Elisabeth Borne : en France rien de nouveau
Après avoir sondé toute la classe politique à la recherche d’un nouveau Premier ministre « attaché à la question sociale, environnementale et productive », Emmanuel Macron vient enfin de porter son choix sur l’heureuse élue. Elisabeth Borne, puisqu’il faut l’appeler par son nom, a occupé sous Jupiter I les fonctions de ministre des Transports, de l’Ecologie et enfin du Travail. Des secteurs dont la vitalité qui s’en dégage ne peut qu’augurer un avenir radieux pour le pays.
Le choix ne fut pas pour autant facile. Cherchant une femme « plutôt marquée à gauche » le prétendant élyséen s’est fait éconduire deux fois par d’illustres inconnues : Valérie Rabault puis Véronique Bédague. Qu’à cela ne tienne, il a fini par trouver celle qui fera battre le cœur de son second quinquennat. Si selon toute vraisemblance Elisabeth Borne est une femme, son ancrage à gauche est quant à lui moins certain, à l’instar d’Emmanuel Macron. Mais qui donc est cette mystérieuse besogneuse pourtant au premier plan de la vie politique française ?
Le parcours d’Elisabeth Borne suscite, si ce n’est l’admiration, au moins le respect. Mais certainement pas un sentiment d’espoir dans le changement. Née à Paris, elle a fait son lycée et ses classes préparatoires dans le très chic établissement de Janson-de-Sailly, avant d’intégrer l’Ecole polytechnique et enfin celle des ponts et chaussées. Après de si brillantes études dans les meilleures écoles de la République elle a poursuivi une carrière de haut fonctionnaire, refusant les fastes du privé, ce qui traduit très certainement un décalage générationnel majeur avec Emmanuel Macron, et qui sait, un semblant de sens de l’État supérieur à ce dernier. Pourtant avec, entre autre, l’ouverture à la concurrence de la SCNF et la réforme de l’assurance-chômage elle s’est constamment efforcée de (des)servir l’Etat français, traduisant ainsi un côté, il est vrai, très gauche.
Enfin que le lecteur se rassure, solidaire avec la majorité présidentielle, elle traîne bien évidemment son lot de casseroles. En effet, à l’époque, elle aurait « oublié » de mentionner six mandats auprès de la Haute autorité pour la transparence de la vie publique (HATVP). Alors présidente de la RATP, elle avait été membre de mai 2015 à mai 2017 d’un lobby de constructeurs, l’Institut de la Gestion Déléguée (IGD).
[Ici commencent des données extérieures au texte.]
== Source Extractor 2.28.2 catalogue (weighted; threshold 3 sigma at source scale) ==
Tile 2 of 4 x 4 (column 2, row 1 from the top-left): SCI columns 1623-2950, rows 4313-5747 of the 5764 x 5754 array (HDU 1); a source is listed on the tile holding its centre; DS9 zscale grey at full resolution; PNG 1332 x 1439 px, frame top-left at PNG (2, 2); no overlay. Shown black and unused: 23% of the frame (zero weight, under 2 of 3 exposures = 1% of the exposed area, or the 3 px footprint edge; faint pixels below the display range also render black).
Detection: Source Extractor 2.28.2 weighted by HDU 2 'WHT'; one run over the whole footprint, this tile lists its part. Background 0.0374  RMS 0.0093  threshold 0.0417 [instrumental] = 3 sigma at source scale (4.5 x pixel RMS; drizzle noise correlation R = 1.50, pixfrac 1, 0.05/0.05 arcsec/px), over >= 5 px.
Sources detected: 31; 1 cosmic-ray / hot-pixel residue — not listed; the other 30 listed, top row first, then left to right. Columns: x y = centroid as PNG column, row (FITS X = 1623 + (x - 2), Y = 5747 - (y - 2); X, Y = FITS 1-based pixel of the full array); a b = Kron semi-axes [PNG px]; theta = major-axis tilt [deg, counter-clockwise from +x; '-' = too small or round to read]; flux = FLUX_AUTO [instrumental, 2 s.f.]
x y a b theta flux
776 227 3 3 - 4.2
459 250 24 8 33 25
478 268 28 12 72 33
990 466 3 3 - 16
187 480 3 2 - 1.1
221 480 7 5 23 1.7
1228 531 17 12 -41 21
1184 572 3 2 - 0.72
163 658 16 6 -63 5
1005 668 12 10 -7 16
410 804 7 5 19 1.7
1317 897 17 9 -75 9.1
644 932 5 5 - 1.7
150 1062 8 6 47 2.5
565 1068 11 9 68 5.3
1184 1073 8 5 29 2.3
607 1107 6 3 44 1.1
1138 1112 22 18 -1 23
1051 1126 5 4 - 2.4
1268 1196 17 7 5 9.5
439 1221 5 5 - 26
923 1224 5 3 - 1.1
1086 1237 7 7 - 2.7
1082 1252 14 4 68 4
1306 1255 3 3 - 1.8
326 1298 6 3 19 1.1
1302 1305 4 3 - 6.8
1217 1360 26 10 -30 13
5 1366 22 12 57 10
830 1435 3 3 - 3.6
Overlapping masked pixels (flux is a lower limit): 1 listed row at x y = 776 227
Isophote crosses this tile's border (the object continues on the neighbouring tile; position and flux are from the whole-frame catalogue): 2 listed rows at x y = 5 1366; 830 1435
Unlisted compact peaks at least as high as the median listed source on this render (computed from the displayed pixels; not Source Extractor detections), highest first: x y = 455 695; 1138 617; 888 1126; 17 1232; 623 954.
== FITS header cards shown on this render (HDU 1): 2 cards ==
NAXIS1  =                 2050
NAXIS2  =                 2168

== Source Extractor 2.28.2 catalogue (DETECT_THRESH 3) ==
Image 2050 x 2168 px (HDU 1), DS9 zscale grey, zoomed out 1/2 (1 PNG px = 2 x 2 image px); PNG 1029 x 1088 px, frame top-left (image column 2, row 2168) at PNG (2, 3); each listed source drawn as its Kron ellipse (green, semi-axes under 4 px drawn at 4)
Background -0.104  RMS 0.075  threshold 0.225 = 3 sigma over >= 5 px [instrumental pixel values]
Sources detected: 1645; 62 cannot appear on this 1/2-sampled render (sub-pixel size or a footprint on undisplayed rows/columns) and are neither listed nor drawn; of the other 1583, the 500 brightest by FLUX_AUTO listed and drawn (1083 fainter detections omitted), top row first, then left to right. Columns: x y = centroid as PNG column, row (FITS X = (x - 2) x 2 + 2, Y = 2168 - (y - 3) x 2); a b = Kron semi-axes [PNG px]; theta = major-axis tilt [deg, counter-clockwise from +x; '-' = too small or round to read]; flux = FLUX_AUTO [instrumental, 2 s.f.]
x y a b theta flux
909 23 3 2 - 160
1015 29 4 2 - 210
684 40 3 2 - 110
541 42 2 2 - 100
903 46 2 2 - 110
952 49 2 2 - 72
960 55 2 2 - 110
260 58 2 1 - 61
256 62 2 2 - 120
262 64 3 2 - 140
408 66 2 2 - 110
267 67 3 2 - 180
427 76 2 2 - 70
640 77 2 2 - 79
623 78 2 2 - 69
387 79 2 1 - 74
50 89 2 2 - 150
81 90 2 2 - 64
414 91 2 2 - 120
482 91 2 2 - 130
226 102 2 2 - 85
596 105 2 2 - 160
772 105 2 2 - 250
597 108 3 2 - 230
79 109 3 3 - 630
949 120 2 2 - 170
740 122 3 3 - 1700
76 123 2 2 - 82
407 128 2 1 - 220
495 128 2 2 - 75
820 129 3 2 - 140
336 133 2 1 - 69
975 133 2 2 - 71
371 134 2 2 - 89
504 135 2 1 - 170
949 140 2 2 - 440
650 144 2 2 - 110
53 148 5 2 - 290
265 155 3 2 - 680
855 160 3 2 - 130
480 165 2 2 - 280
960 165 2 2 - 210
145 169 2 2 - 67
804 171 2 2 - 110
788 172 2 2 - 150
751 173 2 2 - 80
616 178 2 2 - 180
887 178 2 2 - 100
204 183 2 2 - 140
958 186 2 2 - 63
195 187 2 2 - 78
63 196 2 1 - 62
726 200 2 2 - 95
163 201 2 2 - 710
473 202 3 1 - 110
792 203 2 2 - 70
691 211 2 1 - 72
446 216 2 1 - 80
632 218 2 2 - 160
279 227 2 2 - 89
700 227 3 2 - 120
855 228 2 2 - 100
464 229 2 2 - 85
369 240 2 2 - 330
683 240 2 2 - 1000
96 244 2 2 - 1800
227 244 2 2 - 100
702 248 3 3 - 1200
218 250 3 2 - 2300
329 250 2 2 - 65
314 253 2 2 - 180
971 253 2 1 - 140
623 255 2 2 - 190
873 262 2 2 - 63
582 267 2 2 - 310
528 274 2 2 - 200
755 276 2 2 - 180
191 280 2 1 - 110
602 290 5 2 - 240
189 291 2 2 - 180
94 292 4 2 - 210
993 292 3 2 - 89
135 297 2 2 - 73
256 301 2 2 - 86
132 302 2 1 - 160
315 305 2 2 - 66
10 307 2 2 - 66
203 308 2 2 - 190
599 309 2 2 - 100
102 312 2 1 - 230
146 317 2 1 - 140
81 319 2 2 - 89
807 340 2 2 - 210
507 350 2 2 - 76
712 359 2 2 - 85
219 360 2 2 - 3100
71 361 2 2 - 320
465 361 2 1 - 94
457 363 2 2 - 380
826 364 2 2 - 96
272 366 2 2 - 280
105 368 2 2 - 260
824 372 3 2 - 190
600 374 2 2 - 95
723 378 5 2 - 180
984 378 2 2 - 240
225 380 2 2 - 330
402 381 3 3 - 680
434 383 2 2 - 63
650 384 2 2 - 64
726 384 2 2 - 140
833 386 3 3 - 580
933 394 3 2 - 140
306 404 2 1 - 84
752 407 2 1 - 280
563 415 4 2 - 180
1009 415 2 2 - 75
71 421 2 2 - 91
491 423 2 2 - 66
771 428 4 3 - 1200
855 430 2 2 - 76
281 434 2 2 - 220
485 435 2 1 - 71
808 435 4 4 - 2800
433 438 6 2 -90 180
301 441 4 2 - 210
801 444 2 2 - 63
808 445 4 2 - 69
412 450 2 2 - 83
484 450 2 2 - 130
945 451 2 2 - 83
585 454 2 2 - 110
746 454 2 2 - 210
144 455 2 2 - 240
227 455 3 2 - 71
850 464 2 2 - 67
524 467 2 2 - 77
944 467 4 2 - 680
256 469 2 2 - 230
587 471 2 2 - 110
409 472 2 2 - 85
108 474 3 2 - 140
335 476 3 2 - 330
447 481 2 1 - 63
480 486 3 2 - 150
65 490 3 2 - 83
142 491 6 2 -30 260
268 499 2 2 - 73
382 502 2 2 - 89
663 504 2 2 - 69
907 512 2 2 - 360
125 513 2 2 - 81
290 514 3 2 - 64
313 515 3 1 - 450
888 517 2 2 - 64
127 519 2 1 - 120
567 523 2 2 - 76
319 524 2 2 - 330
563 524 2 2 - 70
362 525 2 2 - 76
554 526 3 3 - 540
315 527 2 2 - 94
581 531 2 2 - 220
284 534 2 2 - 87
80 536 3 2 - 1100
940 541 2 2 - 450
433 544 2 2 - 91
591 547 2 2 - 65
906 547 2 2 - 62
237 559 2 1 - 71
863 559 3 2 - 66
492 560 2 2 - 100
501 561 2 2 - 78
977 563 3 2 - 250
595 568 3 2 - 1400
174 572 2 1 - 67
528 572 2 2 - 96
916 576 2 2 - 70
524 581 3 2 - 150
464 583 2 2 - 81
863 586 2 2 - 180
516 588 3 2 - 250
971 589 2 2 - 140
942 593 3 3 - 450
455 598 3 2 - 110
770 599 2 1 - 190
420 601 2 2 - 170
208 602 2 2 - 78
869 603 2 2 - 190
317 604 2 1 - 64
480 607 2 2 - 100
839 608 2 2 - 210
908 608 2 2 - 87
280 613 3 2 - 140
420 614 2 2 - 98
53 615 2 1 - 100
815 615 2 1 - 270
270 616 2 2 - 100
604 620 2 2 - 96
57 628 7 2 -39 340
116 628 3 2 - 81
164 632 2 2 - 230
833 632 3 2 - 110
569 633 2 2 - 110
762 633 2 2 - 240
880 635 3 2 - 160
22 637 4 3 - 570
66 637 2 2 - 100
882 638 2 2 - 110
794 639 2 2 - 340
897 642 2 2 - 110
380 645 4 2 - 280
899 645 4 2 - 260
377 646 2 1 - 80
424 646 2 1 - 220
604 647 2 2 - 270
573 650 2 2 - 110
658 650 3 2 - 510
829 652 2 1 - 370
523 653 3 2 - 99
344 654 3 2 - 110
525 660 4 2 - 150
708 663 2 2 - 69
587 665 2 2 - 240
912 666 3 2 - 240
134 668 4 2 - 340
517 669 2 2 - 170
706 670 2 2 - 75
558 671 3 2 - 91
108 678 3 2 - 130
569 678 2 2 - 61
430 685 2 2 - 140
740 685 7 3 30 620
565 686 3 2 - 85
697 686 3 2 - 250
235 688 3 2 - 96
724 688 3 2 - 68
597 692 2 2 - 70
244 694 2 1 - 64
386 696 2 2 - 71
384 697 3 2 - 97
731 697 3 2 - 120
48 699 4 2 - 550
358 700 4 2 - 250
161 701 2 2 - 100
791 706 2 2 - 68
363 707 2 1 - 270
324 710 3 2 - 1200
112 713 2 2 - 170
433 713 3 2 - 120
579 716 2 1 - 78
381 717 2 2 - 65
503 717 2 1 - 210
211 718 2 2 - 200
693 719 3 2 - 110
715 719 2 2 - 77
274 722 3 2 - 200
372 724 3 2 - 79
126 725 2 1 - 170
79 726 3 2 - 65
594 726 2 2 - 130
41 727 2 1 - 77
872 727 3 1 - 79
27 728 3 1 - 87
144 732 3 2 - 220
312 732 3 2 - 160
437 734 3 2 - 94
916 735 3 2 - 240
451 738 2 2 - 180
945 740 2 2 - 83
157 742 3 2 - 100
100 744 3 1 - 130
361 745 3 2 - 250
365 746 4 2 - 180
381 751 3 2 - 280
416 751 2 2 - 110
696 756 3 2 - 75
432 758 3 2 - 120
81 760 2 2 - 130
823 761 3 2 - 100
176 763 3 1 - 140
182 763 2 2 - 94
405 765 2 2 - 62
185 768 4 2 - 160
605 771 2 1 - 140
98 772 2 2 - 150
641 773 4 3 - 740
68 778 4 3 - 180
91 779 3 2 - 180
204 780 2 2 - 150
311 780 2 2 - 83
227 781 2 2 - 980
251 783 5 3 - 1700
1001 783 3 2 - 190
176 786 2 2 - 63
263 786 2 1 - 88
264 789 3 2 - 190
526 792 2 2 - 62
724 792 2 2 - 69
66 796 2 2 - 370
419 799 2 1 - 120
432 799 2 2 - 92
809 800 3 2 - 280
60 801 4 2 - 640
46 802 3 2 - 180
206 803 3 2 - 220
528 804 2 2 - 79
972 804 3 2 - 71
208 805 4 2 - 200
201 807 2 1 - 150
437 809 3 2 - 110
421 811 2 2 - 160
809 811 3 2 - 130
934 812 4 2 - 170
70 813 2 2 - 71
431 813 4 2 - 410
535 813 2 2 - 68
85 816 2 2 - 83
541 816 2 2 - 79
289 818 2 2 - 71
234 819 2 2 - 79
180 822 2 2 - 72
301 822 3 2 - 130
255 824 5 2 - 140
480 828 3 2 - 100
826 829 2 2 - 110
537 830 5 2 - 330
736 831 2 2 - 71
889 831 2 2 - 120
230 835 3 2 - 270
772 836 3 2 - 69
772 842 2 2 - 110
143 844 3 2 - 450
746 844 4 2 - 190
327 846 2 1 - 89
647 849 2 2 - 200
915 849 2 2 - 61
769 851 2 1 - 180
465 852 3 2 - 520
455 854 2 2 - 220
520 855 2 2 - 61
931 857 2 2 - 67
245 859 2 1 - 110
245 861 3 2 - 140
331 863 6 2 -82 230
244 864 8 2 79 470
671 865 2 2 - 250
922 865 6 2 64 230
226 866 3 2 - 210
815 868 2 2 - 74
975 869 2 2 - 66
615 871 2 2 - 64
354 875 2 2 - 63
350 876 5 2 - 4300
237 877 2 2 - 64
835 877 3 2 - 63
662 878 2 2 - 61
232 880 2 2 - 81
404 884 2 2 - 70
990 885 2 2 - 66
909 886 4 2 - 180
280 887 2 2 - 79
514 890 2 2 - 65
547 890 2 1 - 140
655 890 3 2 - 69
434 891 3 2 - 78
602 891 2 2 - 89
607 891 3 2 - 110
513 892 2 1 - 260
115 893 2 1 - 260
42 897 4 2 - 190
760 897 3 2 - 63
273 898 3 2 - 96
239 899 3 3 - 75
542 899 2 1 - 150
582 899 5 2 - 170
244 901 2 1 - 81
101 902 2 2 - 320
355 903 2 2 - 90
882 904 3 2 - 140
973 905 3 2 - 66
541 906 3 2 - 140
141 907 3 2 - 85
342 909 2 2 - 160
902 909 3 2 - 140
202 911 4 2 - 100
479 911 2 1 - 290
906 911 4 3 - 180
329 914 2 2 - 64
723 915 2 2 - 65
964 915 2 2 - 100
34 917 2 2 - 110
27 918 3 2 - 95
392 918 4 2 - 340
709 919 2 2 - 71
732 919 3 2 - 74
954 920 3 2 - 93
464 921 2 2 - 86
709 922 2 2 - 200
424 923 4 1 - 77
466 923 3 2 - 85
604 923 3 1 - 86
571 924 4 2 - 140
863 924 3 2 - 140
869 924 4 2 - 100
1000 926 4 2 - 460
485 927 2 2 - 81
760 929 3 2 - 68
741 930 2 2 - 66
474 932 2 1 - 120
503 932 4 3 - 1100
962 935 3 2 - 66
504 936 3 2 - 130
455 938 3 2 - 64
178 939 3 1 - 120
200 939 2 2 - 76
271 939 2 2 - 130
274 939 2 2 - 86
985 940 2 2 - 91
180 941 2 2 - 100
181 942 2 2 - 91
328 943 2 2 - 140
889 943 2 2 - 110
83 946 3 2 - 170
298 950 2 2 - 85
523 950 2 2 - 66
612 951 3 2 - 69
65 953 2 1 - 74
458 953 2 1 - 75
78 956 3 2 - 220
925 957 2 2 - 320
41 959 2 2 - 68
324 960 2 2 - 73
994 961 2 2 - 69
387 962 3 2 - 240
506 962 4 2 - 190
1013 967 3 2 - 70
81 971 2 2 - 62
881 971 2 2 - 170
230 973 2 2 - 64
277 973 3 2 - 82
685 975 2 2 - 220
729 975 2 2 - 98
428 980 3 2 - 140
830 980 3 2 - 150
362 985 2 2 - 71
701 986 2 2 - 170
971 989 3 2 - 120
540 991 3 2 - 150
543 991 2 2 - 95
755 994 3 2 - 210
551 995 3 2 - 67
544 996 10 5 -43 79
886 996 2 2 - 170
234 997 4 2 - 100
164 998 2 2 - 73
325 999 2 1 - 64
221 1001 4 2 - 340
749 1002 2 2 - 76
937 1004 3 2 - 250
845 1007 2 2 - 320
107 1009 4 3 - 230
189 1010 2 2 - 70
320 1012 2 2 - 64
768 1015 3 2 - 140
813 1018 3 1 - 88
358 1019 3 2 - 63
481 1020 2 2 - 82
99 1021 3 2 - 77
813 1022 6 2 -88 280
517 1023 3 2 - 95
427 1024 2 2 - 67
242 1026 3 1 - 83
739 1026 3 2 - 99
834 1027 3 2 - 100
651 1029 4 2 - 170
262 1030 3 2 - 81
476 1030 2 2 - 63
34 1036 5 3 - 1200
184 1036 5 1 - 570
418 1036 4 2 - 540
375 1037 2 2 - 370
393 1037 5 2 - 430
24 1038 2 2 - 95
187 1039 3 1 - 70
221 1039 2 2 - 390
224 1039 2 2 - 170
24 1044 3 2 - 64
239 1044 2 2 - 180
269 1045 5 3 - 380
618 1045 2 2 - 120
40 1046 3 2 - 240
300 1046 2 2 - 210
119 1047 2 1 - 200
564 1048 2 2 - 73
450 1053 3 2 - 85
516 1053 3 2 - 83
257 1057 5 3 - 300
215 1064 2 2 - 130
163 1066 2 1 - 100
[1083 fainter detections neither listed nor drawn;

Une appartenance problématique aux vues de ses différents postes, mais qui n’avait pas fait de bruit jusqu’en 2019, peut-être parce qu’un des collaborateurs de la ministre était le conjoint du numéro deux de la HATVP.
Qu’à cela ne tienne Elisabeth Borne a tenu le cap et peut désormais se targuer du titre de chef du Gouvernement. Elle a d’ailleurs dédié son premier discours dans ses nouvelles fonctions à toutes les « petites filles », les invitant à « aller au bout de (leurs) rêves ». Une excellente nouvelle car les petits garçons s’étaient sûrement sentis trop privilégiés à la nomination de Jean Castex. Si la fonction de Premier ministre conserve un certain prestige, il est difficile d’imaginer nos chères têtes blondes aspirer à devenir le fusible d’un Président mal élu.
Emmanuel Macron avait promis durant l’entre-deux-tours de la présidentielle un « renouvellement complet » de sa politique sur le plan écologique, s’étant même targué d’avoir diminué de 12% les émissions de gaz à effet de serre, oubliant de préciser la méthode révolutionnaire adoptée à cette fin, « à la chinoise », entre confinements et couvre-feux. Cet appel du pied auprès de l’électorat de Jean-Luc Mélenchon ne changera pas la donne. La nomination d’Elisabeth Borne, ancienne ministre de l’Ecologie, va juste servir à réjouir certaines féministes en mal de symboles et à déchainer les passions sur les réseaux sociaux, au sujet de la féminisation ou non du titre de Premier ministre. La souveraineté du peuple se cantonnera encore une fois à des règles orthographiques.
Il ne faut donc pas se faire d’illusion sur la politique qui va suivre. Depuis l’apparition du quinquennat et la fin de toute cohabitation, Matignon n’est que le secrétariat de l’Elysée. Les fantasmes électoraux de la gauche réunie au sein de la Nouvelle Union populaire écologique et sociale, le politburo mélenchonien, ne font qu’entretenir l’illusion démocratique et empêchent une réelle réflexion sur nos institutions.